What does it look like when you finally accomplish a thing that is more indicative of the total sum of your talents than anything you have done before in your life? For Chris Rock, it would look something like his new film, Top Five, which he stars in, directs and co-wrote along with Scott Rudin.
Just as life often affords us multiple opportunities to right wrongs, Rock has afforded himself the opportunity to direct, write and star in a comedy that might be a hit. Though he has attempted to do so in the past with such offerings as I Think I Love My Wife and Head of State, we believe Top Five, which opens Friday, is the most quintessentially Chris Rock film of all time. Yes, we’re aware that’s saying a lot, but perhaps that hyperbole will give you some sort of an idea as to the content, scope and comic sensibilities of the movie.
Featuring an all-star class of elite black comedians, the likes of whom have not been seen since Eddie Murphy’s Boomerang and Harlem Nights, Top Five stars Rock, JB Smoove, Tracy Morgan, Michael Che, Cedric the Entertainer, Kevin Hart, Sherri Shepherd, Gabrielle Union, Leslie Jones and Rosario Dawson. This modern comedy is smart, funny, full of wit and delicious ribaldry.
Rock plays a standup comic named Andre Allen who made it big by portraying a man in a bear suit named Hammy, but now he wishes to move beyond that character and try to make a name for himself in dramatic roles. But things aren’t going so well because the media and his fans simply won’t take his career shift seriously and insist that he play a character he’s grown tired of.
Rock portrays Allen as intelligent, thoughtful, introspective and vulnerable to his addictions. In fact, he is a recovering alcoholic who has been sober for five years when the movie begins. At a press conference last month in New York City featuring the film’s stars, Union spoke of her own addictions.
“I think the addiction for my character, as well as my addiction in real life, is the addiction of wanting to please, to want to be liked and to be validated by other people,” Union candidly stated. “In the film, you have this girl who doesn’t have any discernible talent, any quantifiable talent, except who she is and that people have decided to like her and that people are interested in her wedding.

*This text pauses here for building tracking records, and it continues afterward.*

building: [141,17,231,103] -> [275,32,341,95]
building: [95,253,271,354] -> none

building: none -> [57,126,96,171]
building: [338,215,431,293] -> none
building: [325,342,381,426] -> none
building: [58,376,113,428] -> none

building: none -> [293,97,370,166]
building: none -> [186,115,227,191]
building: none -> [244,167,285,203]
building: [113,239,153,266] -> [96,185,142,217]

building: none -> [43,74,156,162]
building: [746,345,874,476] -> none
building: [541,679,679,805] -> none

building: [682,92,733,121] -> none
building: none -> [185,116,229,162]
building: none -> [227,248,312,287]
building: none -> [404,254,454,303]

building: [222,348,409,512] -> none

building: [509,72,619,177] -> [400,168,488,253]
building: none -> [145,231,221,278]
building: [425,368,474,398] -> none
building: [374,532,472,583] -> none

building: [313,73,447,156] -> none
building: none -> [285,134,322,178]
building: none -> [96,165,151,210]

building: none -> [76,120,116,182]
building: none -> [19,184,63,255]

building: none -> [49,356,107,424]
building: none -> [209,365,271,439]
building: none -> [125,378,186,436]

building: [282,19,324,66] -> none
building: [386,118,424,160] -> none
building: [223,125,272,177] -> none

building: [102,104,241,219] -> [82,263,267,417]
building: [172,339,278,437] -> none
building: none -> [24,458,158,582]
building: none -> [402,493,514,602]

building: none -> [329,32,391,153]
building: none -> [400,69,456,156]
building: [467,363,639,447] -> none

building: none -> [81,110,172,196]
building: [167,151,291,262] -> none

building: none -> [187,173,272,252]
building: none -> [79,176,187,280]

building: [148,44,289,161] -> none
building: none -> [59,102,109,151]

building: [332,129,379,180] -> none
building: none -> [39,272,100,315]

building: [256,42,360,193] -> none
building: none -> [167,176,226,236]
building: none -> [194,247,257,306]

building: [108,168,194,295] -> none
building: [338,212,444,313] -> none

“There’s this constant addiction to feed the beast,” she continued. “How do I stay being liked? How do I avoid unemployment? How do I, how do I, how do I? I think that becomes addicting in our industry and in life. I think that’s something everyone everywhere can relate to, wanting to be liked and be chosen. With reality TV we’ve just taken it a step further, to be publicly chosen. In our own lives, we want to be chosen. We want to be picked.”